D’autres s’établirent dans le château, et se firent d’immenses noces de Gamache des reliefs trouvés dans les cuisines de l’ex-roi, et arrosés des meilleurs vins de ses caves.

Enfin, les plus raisonnables, ou peut-être aussi les plus vaniteux, montèrent dans les voitures royales et les ramenèrent à Paris, conduisant, au centre de ces voitures, le fourgon contenant les diamants de la couronne avec autant de respect que les Israélites menaient l’arche sainte.

Et la comparaison est d’autant plus exacte, que l’imprudent qui eût touché du bout du doigt à cette nouvelle arche fût certainement tombé mort, et d’une mort bien autrement explicable que celle des sacrilèges qui touchaient à l’ancienne.
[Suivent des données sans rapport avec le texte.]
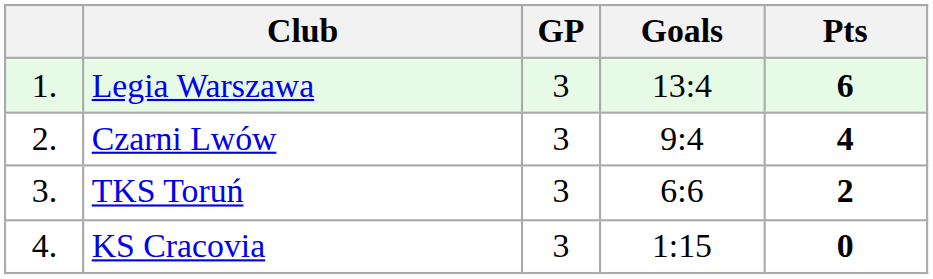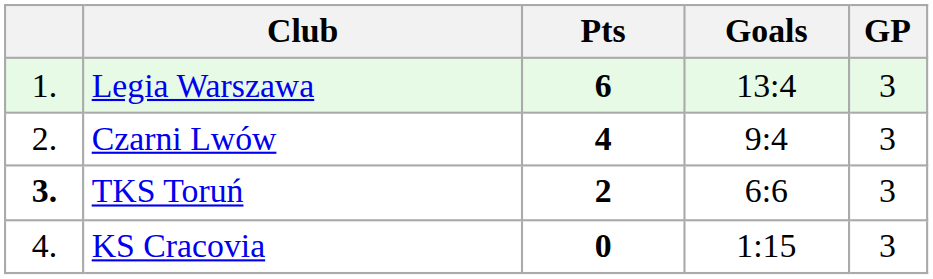columns swapped: GP <-> Pts
TKS Toruń | column 1: normal -> bold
Tout ce cortège, merveilleux par le contraste qu’il offrait entre les laquais en grande livrée, les harnais magnifiques, les carrosses dorés et les hommes en guenilles qu’il voiturait, après avoir longé, au pas et gravement, le quai de Passy, le quai de Billy ; le quai de la Conférence et le quai des Tuileries, traversa le Carrousel, et s’arrêta dans la cour du Palais-Royal.

Il va sans dire que tous ces malheureux qui accompagnaient, escortaient, gardaient pour quatre-vingts millions de diamants, mouraient de faim, n’ayant eu, le matin, qu’une portion de ce pain envoyé, pendant la nuit, par M. le préfet de Seine-et-Oise.

Et encore, comme les voitures avaient été pillées, les uns n’avaient eu qu’une demi-ration, les autres qu’un quart de ration, les autres, enfin, n’avaient rien eu du tout.

Le lieutenant général descendit, remercia, sourit et remonta.

— Mordieu ! dit Charras à Charles Ledru, il aurait bien dû songer à nous inviter à dîner, M. le lieutenant général… J’enrage la faim, moi !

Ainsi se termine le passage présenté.